4️⃣ Java serial collector:

The Serial GC is the simplest Java GC algorithm. It is the default collector on single-core 32-bit machines. […] The serial collector is a generational garbage collector that uses an evacuating, also known as mark and copy, collector for the young generation and a mark-sweep-compact (MSC) collector for the old generation. The young generation collector is called Serial, while the old generation collector is called Serial (MSC). However, the serial collector is impractical for most modern server-side applications. […] The parallel collector is the default garbage collector on 64-bit machines with two or more CPUs (up to Java 8). It is similar to serial collectors in that it is a generational collector, but it uses multiple threads to perform garbage collection. The parallel collector collects both the young and old generations using multiple threads. The parallel collector uses a mark-and-copy collector called ParallelScavenge for the young generation and a mark-sweep-compact collector called ParallelOld for the old generation collection, similar to the serial collector. However, the main difference is the use of multiple threads in the parallel collector. — Understanding JVM Garbage Collection — Part 6 (Serial and Parallel Collector) — A Bias For Action

The young generation consists of eden and two survivor spaces. Most objects are initially allocated in eden. One survivor space is empty at any time, and serves as the destination of any live objects in eden; the other survivor space is the destination during the next copying collection. Objects are copied between survivor spaces in this way until they are old enough to be tenured (copied to the tenured generation). — Generations (oracle.com)

I am fascinated by the variety of algorithms and reflections made. Let’s further the enchantment with the subsequent sections that delve into more modern and sophisticated GCs!

Garbage-first (G1)

Operating principle and algorithm

Garbage-First (G1) is a garbage collection algorithm introduced by Sun Microsystems for use in Java Virtual Machines (JVMs).

It is a generational, regionalized, incremental, parallel, mostly concurrent, stop-the-world, and evacuating (compacting) garbage collector.

🔵 A regionalized garbage collector indicates that the Heap is divided into multiple regions, each of equal size:

Garbage-First (G1) Garbage Collector (oracle.com)

🔵 Every region is composed of different components:

Space: the space allocated for each region can vary from 1MB to 32MB, depending on the maximum Heap size.
Alive: a portion of the objects within a region will still be in use.
Garbage : some objects in the region are no longer needed and can be classified as garbage.
RSet: the Remembered Set serves as a form of metadata that helps keep track of which objects are alive and which are no longer needed. This data aids the JVM in calculating the percentage of live objects in a region at any given time (Liveness % = Live Size / Region Size).

G1 GC — A primer from performance engineering standpoint | Dhaval Shah (dhaval-shah.com)

🔵 The Eden, Survivor, and Old regions are not required to be contiguous like the older garbage collectors (logical set of regions):

🔵 Eden regions (‘E’) and Survivor regions (‘S’) are part of the Young Generation.

🔵 An application always allocates objects into the Young Generation specifically in Eden regions, with the exception of humongous (‘H’) objects (objects that span multiple regions) that are directly allocated as belonging to the Old Generation.

🔵 The G1 collector alternates between two phases: the young-only phase and the space-reclamation phase.

§ Information:
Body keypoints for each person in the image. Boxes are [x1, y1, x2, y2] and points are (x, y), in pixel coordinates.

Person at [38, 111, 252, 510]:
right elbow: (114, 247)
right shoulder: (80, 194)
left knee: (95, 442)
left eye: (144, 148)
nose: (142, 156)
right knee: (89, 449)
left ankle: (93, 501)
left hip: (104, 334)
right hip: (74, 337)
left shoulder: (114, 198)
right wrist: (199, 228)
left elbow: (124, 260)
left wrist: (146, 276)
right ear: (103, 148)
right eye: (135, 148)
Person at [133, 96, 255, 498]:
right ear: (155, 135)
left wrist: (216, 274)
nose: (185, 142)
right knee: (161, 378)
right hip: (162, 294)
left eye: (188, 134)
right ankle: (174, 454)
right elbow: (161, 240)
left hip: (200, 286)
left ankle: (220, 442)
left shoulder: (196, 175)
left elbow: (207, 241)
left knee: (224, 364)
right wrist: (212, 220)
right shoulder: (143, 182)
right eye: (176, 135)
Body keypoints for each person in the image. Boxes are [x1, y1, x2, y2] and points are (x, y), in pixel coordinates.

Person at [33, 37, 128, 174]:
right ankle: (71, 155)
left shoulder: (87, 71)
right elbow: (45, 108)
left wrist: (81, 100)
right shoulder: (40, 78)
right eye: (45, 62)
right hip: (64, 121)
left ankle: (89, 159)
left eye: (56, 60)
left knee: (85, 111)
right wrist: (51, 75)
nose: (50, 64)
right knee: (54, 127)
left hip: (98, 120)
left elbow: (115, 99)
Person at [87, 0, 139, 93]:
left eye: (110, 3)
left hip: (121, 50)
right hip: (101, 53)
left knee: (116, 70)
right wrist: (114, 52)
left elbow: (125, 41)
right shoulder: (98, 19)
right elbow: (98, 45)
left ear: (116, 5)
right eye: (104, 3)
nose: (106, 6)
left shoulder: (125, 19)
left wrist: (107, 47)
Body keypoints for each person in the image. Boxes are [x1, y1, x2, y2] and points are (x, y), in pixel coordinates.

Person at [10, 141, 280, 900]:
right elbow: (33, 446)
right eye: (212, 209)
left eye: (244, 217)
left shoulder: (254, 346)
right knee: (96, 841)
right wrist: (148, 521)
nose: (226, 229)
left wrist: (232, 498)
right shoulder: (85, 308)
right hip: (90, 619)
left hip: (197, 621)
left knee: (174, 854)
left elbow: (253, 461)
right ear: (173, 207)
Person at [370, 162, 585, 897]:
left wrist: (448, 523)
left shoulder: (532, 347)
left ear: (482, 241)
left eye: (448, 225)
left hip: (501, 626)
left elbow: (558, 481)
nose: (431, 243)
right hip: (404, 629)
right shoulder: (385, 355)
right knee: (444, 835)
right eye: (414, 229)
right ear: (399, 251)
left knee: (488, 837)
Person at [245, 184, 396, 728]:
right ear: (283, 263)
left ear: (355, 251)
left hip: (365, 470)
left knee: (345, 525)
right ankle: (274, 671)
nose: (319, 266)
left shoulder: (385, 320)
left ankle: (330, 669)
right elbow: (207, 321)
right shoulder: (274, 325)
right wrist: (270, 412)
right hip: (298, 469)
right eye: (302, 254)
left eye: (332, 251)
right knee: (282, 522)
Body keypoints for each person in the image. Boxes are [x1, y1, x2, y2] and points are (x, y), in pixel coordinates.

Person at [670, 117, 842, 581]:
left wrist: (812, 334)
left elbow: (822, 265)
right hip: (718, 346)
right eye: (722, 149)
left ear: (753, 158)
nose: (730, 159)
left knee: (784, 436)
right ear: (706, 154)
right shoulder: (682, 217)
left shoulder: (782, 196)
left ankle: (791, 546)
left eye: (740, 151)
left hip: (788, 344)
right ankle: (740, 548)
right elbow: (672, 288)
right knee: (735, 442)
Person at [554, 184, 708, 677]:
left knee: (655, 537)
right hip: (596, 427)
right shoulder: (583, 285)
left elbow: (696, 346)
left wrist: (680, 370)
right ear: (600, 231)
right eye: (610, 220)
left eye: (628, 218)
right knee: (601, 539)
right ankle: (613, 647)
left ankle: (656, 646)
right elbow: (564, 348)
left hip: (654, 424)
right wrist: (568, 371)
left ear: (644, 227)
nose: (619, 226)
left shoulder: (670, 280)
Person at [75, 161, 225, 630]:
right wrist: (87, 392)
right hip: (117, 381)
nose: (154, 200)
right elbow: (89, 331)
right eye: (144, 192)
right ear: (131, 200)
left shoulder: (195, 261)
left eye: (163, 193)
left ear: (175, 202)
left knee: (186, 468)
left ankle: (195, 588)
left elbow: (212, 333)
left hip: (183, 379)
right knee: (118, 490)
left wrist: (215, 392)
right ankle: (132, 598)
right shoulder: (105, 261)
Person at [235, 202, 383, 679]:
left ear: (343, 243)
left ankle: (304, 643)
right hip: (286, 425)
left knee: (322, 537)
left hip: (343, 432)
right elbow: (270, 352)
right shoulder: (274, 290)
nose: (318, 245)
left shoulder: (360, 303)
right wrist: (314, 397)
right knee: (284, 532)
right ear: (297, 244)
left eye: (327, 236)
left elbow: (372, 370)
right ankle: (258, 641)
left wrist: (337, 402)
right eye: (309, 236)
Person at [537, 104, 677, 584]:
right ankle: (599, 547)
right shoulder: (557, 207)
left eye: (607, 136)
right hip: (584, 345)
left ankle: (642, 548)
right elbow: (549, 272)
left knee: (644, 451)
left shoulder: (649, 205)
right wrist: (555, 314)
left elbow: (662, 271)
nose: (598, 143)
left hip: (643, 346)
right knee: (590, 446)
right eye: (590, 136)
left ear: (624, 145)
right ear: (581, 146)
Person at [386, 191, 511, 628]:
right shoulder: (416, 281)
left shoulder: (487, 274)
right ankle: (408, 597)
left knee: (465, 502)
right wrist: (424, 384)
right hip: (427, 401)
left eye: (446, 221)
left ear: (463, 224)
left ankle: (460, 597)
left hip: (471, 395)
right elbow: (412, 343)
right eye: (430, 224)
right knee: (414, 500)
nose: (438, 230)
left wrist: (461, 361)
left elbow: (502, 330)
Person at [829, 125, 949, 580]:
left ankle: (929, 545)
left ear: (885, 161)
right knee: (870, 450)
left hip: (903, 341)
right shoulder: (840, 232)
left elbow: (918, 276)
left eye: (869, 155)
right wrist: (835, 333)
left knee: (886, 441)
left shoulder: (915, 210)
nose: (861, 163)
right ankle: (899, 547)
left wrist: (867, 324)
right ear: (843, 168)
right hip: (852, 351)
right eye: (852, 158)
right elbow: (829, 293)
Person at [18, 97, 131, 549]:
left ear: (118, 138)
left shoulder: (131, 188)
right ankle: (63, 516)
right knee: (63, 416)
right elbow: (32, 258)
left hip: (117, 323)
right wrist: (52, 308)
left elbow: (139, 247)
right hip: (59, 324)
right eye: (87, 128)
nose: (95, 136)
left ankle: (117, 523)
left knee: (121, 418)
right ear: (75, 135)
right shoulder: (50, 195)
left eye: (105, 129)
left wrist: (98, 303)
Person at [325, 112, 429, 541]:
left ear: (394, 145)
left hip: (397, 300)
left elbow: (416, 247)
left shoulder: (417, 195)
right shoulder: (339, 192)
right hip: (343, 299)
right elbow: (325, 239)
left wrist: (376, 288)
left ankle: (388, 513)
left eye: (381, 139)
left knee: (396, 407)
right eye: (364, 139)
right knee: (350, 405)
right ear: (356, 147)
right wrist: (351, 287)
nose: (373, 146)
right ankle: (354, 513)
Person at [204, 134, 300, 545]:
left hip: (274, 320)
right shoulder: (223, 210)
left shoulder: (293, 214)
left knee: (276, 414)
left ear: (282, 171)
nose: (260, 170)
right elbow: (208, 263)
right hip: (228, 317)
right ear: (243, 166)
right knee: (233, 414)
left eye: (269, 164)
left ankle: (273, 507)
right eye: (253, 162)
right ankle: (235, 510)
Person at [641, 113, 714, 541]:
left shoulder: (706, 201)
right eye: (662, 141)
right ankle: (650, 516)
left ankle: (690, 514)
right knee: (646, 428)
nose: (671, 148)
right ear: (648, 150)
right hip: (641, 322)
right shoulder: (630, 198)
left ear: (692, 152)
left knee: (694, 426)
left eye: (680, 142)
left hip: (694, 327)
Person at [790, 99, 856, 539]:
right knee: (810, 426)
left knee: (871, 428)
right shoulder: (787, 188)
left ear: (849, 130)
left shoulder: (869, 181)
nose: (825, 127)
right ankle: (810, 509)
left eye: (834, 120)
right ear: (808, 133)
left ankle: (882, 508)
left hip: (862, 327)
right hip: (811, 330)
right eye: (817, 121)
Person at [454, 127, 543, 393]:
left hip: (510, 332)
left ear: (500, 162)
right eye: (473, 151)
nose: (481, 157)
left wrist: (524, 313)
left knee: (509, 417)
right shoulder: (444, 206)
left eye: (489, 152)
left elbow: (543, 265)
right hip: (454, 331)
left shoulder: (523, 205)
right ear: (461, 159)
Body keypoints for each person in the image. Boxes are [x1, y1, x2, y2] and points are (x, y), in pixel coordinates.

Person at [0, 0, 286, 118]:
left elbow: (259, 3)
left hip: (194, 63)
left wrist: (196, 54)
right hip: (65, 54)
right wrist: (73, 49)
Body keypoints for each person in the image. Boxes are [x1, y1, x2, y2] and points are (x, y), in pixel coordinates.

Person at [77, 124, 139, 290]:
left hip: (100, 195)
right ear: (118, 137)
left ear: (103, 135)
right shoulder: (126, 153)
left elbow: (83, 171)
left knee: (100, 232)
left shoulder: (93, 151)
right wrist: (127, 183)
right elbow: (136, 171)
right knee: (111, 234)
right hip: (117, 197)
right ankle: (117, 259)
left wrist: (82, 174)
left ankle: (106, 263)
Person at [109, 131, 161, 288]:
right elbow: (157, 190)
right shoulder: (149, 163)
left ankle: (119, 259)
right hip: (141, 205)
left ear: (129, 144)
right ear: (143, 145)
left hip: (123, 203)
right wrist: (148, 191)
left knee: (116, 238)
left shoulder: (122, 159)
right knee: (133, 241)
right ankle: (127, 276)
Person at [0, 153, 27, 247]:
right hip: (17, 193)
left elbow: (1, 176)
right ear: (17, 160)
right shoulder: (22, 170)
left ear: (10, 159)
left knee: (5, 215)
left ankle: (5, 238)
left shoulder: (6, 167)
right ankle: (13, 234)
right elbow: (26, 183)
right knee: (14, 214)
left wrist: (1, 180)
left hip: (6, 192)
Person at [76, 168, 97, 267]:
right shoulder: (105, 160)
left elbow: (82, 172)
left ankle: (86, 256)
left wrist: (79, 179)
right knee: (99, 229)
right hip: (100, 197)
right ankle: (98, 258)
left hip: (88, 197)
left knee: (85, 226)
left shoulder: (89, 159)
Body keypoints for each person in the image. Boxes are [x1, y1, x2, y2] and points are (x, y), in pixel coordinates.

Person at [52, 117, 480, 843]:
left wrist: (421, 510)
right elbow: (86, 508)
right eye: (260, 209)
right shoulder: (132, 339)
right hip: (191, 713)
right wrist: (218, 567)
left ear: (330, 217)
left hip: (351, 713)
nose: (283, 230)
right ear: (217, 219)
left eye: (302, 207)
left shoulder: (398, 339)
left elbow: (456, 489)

§ Problem statement: Resume the write-up on Java garbage collectors after its last sentence, about G1's two phases.

§ Written response:
1️⃣ Young-only GC is responsible for promoting objects from Eden to Survivor regions or Survivor regions to Old generation regions. Young-only events are considered to be stop-the-world (i.e. STW) events.

2️⃣ G1 collector performs below phases as part of Young-only GC:

Initial Mark: starts the marking process along with regular young-only collection. Concurrent marking determines all the live objects in old generation regions (it is not a stop-the-world event).
Remark: finalizes marking by performing global reference processing and class unloading. Reclaims completely empty regions and cleans up internal data structures (this is a stop-the-world event).
Cleanup: determines if a space-reclamation mixed collection is necessary (this is a stop-the-world event).

3️⃣ The space-reclamation phase involves several Mixed collections that not only target young generation regions but also evacuate live objects from selected old generation regions.

4️⃣ The space-reclamation phase concludes when G1 concludes that further evacuation of old generation regions would not result in a significant amount of free space to justify the effort.

5️⃣ After space-reclamation, the collection cycle restarts with another young-only phase.

6️⃣ If the application runs out of memory when gathering liveness information, G1 will perform an in-place stop-the-world full Heap compaction (Full GC), as a precautionary measure, similar to other collectors.

🔵 Based on what we have seen, here are some advantages and disadvantages of using G1:

➕ Advantages:

Predictable pause times.
Region-based collection.
Adaptive sizing.
Compaction.
Soft real-time performance.

➖ Disadvantages:

Initial marking pause.
Increased CPU overhead.
Less maturity compared to other collectors.
Heap fragmentation.
Configuration complexity.

In summary, Garbage-First (G1) provides considerable benefits such as predictable pause times and effective memory management. However, it may not be ideal for every application and often necessitates meticulous tuning for optimal performance.

The Garbage-First (G1) collector is a server-style garbage collector, targeted for multi-processor machines with large memories. It meets garbage collection (GC) pause time goals with a high probability, while achieving high throughput. — Getting Started with the G1 Garbage Collector (oracle.com)

Real use cases

The Garbage-First (G1) algorithm was created for Java Virtual Machines (JVMs) and is commonly used in programming languages that operate on the JVM, mainly Java. Any Java application that makes use of the JVM’s garbage collection function can potentially see improvements with the G1 garbage collector.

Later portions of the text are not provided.